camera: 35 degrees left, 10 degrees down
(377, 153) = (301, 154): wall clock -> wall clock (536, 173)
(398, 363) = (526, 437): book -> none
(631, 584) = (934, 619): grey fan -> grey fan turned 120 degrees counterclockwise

---

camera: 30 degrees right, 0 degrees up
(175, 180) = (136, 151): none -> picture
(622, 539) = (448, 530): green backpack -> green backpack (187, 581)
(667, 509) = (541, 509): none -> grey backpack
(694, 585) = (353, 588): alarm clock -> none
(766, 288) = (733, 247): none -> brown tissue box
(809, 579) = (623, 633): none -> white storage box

**ACTIVITY**
From the data above, copy each line with the string "degrees" in it.

**TASK OUTPUT**
camera: 35 degrees left, 10 degrees down
(631, 584) = (934, 619): grey fan -> grey fan turned 120 degrees counterclockwise
camera: 30 degrees right, 0 degrees up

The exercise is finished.